Statistical Analysis

Case–Control (Stage One). Descriptive statistics were used to characterize the melanoma cases and controls by smoking status and stage at diagnosis (cases only). An unconditional binary logistic regression model was used to calculate ORs with 95% CIs for the association with melanoma. Sex, socioeconomic status and age at the time of diagnosis (as a continuous variable) were incorporated into the statistical model as confounders.

Cohort Study (Patients With Melanoma Only) (Stage Two). In this stage of the study only those with a diagnosis of melanoma were included (Figure 1). Overall survival was calculated as the time from melanoma diagnosis to the time of death (outcome) or the end of the study (December 2018). Melanoma-specific survival was calculated as the time from melanoma diagnosis to the date of death from melanoma, or the end of the study for patients still alive (December 2018). Cases with missing variables were excluded from this aspect of the study.
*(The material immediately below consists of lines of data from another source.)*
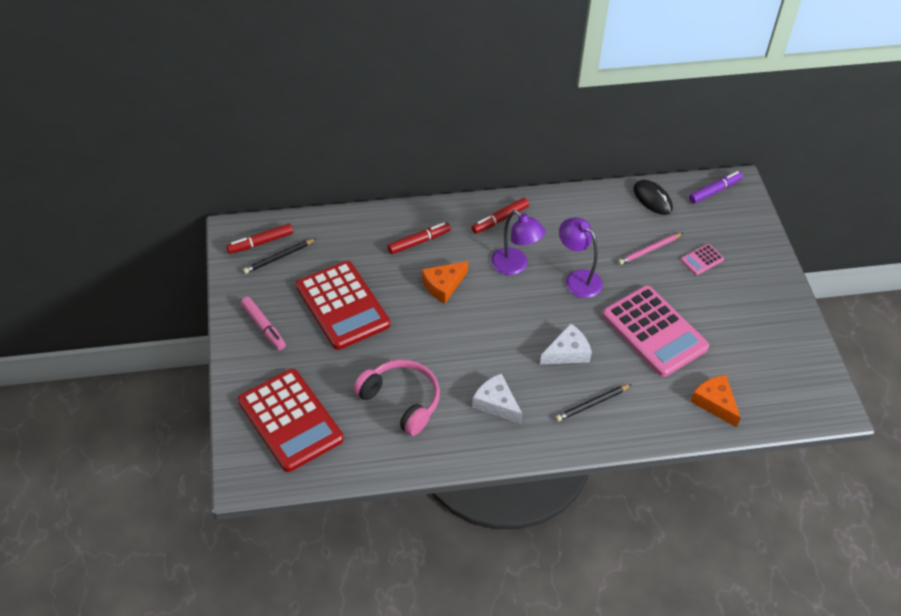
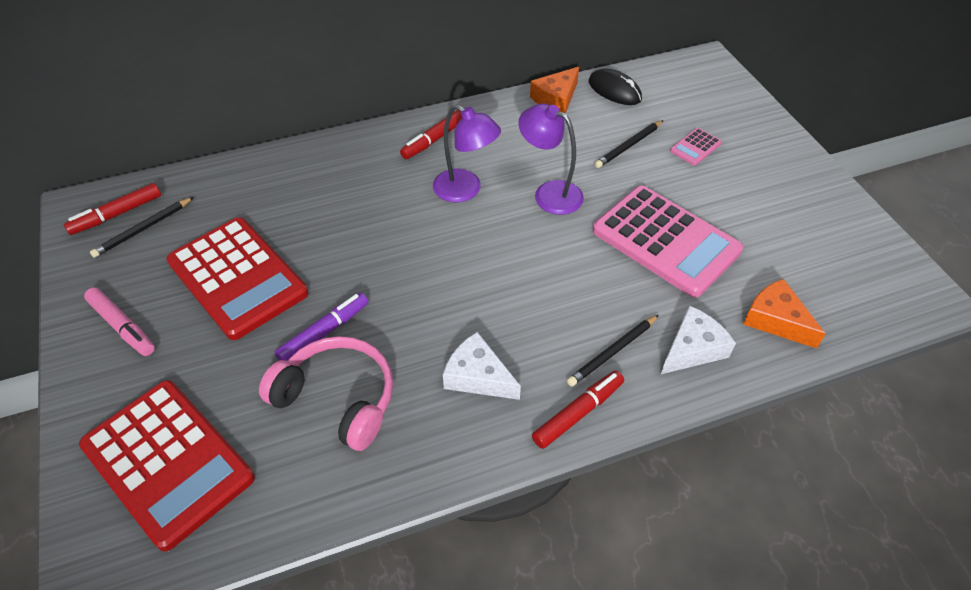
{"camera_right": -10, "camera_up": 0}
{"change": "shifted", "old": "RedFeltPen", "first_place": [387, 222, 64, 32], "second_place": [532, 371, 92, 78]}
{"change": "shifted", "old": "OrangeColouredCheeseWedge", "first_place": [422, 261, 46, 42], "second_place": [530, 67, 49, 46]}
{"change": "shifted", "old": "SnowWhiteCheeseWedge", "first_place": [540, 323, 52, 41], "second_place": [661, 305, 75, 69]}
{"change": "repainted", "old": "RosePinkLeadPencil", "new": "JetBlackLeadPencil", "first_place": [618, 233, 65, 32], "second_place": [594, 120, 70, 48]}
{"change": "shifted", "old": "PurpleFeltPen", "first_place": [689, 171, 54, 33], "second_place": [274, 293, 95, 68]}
Kaplan–Meier curves were generated for smoking status and socioeconomic status, with curves compared using the log-rank test. A Cox hazard proportional regression model was used to determine the association between smoking and mortality in the melanoma cohort. Sex, socioeconomic status, melanoma stage at diagnosis and age at diagnosis as a continuous variable were incorporated into the model as confounders. Both overall survival (deaths from any cause) and melanoma-specific survival (defined on their death registration held within the Annual District Death Extract) were analysed in the melanoma cohort. All data were analysed using IBM SPSS Statistics for Windows (Released 2017, version 25·0, IBM Corp, Armonk, NY, U.S.A.). Statistical significance was assumed with a P < 0·05.